Given the genetic differences between HIT and certain types of MCAD, it is hypothetically possible that less severe cases of HIT could be associated with mutations of DAO and HNMT, which may respond well to an elimination diet. On the other hand, more severe cases could involve idiopathic MCAS, necessitating a more disciplined low-histamine diet. This hypothesis requires further investigation.
A few of the confirmed HIT patients had elevated urine histamine and N-methylhistamine results. This meant that according to the global “Consensus-2” criteria, a diagnosis of idiopathic MCAS could have been supported in these patients. Mast cell mediators, similar to histamine in HIT, are typically short-lived, difficult to measure, and often not available through commercial testing. “Consensus-2” advocates that while laboratory tests are essential in the diagnosis, efforts to improve patient care in regions where such tests are unavailable should not be hindered by the current limitations in testing given the relatively recent recognition of the disease.
Our questionnaire had some overlapping aspects with the Mast Cell Mediator Release Syndrome Questionnaire [41]. Idiopathic MCA is further suggested by the fact that our patients with concurrent illnesses experienced more severe HIT symptoms (35/40 HIT patients).
Our results indicated that patients with suspected HIT visited primary care three times more frequently for upper respiratory symptoms than non-HIT patients. This may have resulted from MCA, among other potential causes, including the possibility that their symptoms were more severe. If patients who did not visit the doctor at all had been included, the observed differences would have been even greater.
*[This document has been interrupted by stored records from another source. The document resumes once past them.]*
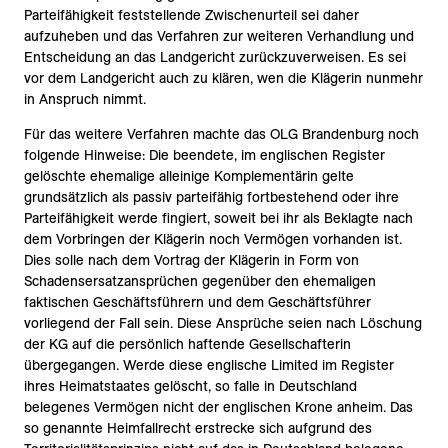
Parteifähigkeit feststellende Zwischenurteil sei daher
aufzuheben und das Verfahren zur weiteren Verhandlung und
Entscheidung an das Landgericht zurückzuverweisen. Es sei
vor dem Landgericht auch zu klären, wen die Klägerin nunmehr
in Anspruch nimmt.
Für das weitere Verfahren machte das OLG Brandenburg noch
folgende Hinweise: Die beendete, im englischen Register
gelöschte ehemalige alleinige Komplementärin gelte
grundsätzlich als passiv parteifähig fortbestehend oder ihre
Parteifähigkeit werde fingiert, soweit bei ihr als Beklagte nach
dem Vorbringen der Klägerin noch Vermögen vorhanden ist.
Dies solle nach dem Vortrag der Klägerin in Form von
Schadensersatzansprüchen gegenüber den ehemaligen
faktischen Geschäftsführern und dem Geschäftsführer
vorliegend der Fall sein. Diese Ansprüche seien nach Löschung
der KG auf die persönlich haftende Gesellschafterin
übergegangen. Werde diese englische Limited im Register
ihres Heimatstaates gelöscht, so falle in Deutschland
belegenes Vermögen nicht der englischen Krone anheim. Das
so genannte Heimfallrecht erstrecke sich aufgrund des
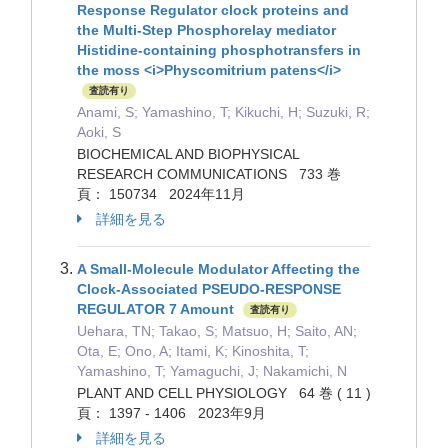
Response Regulator clock proteins and
the Multi-Step Phosphorelay mediator
Histidine-containing phosphotransfers in
the moss <i>Physcomitrium patens</i>
査読有り
Anami, S; Yamashino, T; Kikuchi, H; Suzuki, R;
Aoki, S
BIOCHEMICAL AND BIOPHYSICAL
RESEARCH COMMUNICATIONS 733 巻
頁： 150734 2024年11月
詳細を見る
A Small-Molecule Modulator Affecting the
Clock-Associated PSEUDO-RESPONSE
REGULATOR 7 Amount
査読有り
Uehara, TN; Takao, S; Matsuo, H; Saito, AN;
Ota, E; Ono, A; Itami, K; Kinoshita, T;
Yamashino, T; Yamaguchi, J; Nakamichi, N
PLANT AND CELL PHYSIOLOGY 64 巻 ( 11 )
頁： 1397 - 1406 2023年9月
詳細を見る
4.3. Proposed Diagnostic Steps for HIT

Creating a standardized screening questionnaire for HIT would be beneficial. The questions could include inquiries about intolerance to specific medications known to act as DAO blockers, such as clavulanic acid and acetylcysteine [42]. Twenty-one percent of the confirmed HIT patients were sensitive to one of these medications. Moreover, self-reporting is insufficient, as patients frequently downplayed their symptoms or took them for granted. A proposed questionnaire for primary care, designed to aid in obtaining a detailed medical history, is provided in Supplementary Material S2.
Current protocols are lenient regarding the number of symptoms required to diagnose HIT. Our confirmed HIT patients had an average of 38.8/110 positive responses on the questionnaire. It would be worth considering linking the diagnosis of the disease to a minimum score of concurrent symptoms after a larger patient study, alongside a few key symptoms (such as headaches and/or gastrointestinal symptoms). This would greatly help differentiate HIT from other diseases, as not many have such a multifaceted clinical spectrum. Our findings revealed that an average of 4.3 out of the 5 listed organ systems were affected, with 21 symptoms reported out of 62 questions (including miscellaneous complaints). One possible approach could be to provide the questionnaire to patients during their primary care visit to complete at home. In this way, they could monitor their symptoms over an extended period, leading to more accurate responses. It may also be worth considering the inclusion of improvements in higher-stage symptoms as part of the diagnostic criteria for HIT.
The diagnosis could thus be made in six steps after excluding all other diseases. In the first step, suspicion could be established according to the current protocol based on symptoms from two different organ systems. In the second step, the higher the score the patient achieves on the questionnaire, the higher the likelihood of HIT suspicion. In the third step, patients could add their observations to the questionnaire at home and keep a food–symptom diary. Due to the varying frequencies of symptoms, this may require several weeks. In the fourth step, laboratory tests could be considered to further support the likelihood of the disease (e.g., measuring DAO activity). In the fifth step, the diagnosis could be made based on the presence of symptoms in connection with histamine-rich food. This way, we would not exclude patients who prefer not to follow the diet from the diagnosis. The sixth step could involve evaluating improvements after a low-histamine diet with the help of the severity stages, frequency score, and subjective symptom severity scale. The role of primary carers in this process may be important, as they have comprehensive knowledge of the patients’ history.
The willingness of the patients to keep to the diet had a great impact on the effectiveness of this study. The need for a high level of cooperation from patients is a factor that reduces the diagnostic strength of the current HIT diagnostic protocol and may lead to undiagnosed cases. This is also reflected in the predictors of our ROC curve, as patients with more severe symptoms were more willing to participate. Moreover, measuring DAO concentration is not a reliable diagnostic tool; it can only serve as an additional predictor [43,44].
A significant number of patients do not fully adhere to a diet or follow nonvalidated, limiting diets [45]. There is a fine balance to navigate between excluding as few foods as possible while still managing a bearable symptom burden. Ultimately, improvement in patients’ conditions can be achieved through an exclusion diet or a low-histamine diet, with a focus on minimizing limitations in their application [46]. However, suitable therapies are needed in place of dietary restrictions.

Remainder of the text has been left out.